Task prompt: Rewrite the Heat auto-scaling text from "Heat provides auto-scaling" up to and including "for 5 minutes).", substituting "rapid oscillation" for "flapping".

Decision trigger: Use cloud-init for simple, single-step provisioning. Use SoftwareConfig when you need multi-step provisioning, input/output passing between steps, or structured deployment status reporting.

ADR: Auto-Scaling Strategy

Heat provides auto-scaling through three resources working together:

  • OS::Heat::AutoScalingGroup: Manages a group of identical resources (servers) that can scale up/down. Defines min_size, max_size, and the resource template.
  • OS::Heat::ScalingPolicy: Defines the scaling action (change_in_capacity: +1, -1 or exact_capacity or percent_change). Has a cooldown period (seconds) to prevent flapping.
  • OS::Aodh::GnocchiAggregationByResourcesAlarm (or legacy OS::Ceilometer::Alarm): Triggers the scaling policy when a metric threshold is crossed (e.g., average CPU > 80% for 5 minutes).
resources:
  scaling_group:
    type: OS::Heat::AutoScalingGroup
    properties:
      min_size: 2
      max_size: 10
      resource:
        type: web-server.yaml
        properties:
          network: { get_param: network_id }

  scale_up_policy:
    type: OS::Heat::ScalingPolicy
    properties:
      adjustment_type: change_in_capacity
      auto_scaling_group_id: { get_resource: scaling_group }
      cooldown: 300
      scaling_adjustment: 1

  cpu_alarm_high:
    type: OS::Aodh::GnocchiAggregationByResourcesAlarm
    properties:
      metric: cpu_util
      aggregation_method: mean
      granularity: 300
      evaluation_periods: 3
      threshold: 80.0
      comparison_operator: gt
      resource_type: instance
      alarm_actions:
        - { get_attr: [scale_up_policy, signal_url] }

Decision trigger: Web tiers or worker pools with variable load. Requires Ceilometer/Gnocchi and Aodh services to be deployed in the OpenStack environment — check availability first.

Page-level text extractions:
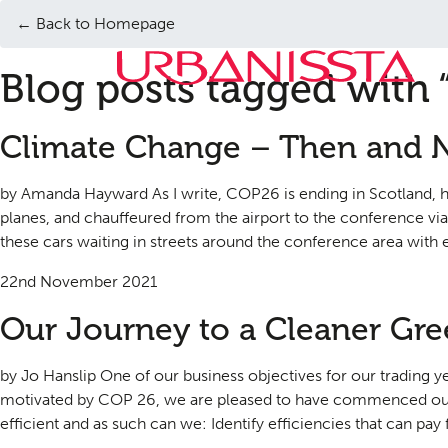
← Back to Homepage
Blog posts tagged with 
Climate Change – Then and
by Amanda Hayward As I write, COP26 is ending in Scotland, ha
planes, and chauffeured from the airport to the conference vi
these cars waiting in streets around the conference area with e
22nd November 2021
Our Journey to a Cleaner Gr
by Jo Hanslip One of our business objectives for our trading 
motivated by COP 26, we are pleased to have commenced our
efficient and as such can we: Identify efficiencies that can pay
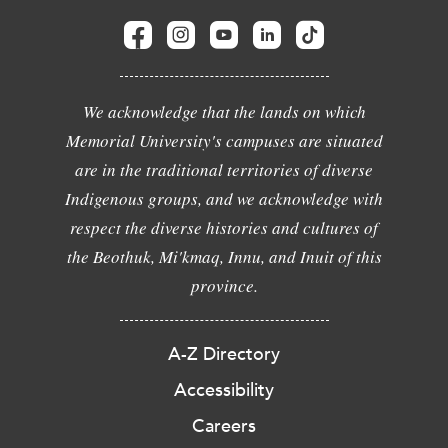
We acknowledge that the lands on which
Memorial University's campuses are situated
are in the traditional territories of diverse
Indigenous groups, and we acknowledge with
respect the diverse histories and cultures of
the Beothuk, Mi'kmaq, Innu, and Inuit of this
province.
A-Z Directory
Accessibility
Careers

Task answer:
Heat provides auto-scaling through three resources working together:

  • OS::Heat::AutoScalingGroup: Manages a group of identical resources (servers) that can scale up/down. Defines min_size, max_size, and the resource template.
  • OS::Heat::ScalingPolicy: Defines the scaling action (change_in_capacity: +1, -1 or exact_capacity or percent_change). Has a cooldown period (seconds) to prevent rapid oscillation.
  • OS::Aodh::GnocchiAggregationByResourcesAlarm (or legacy OS::Ceilometer::Alarm): Triggers the scaling policy when a metric threshold is crossed (e.g., average CPU > 80% for 5 minutes).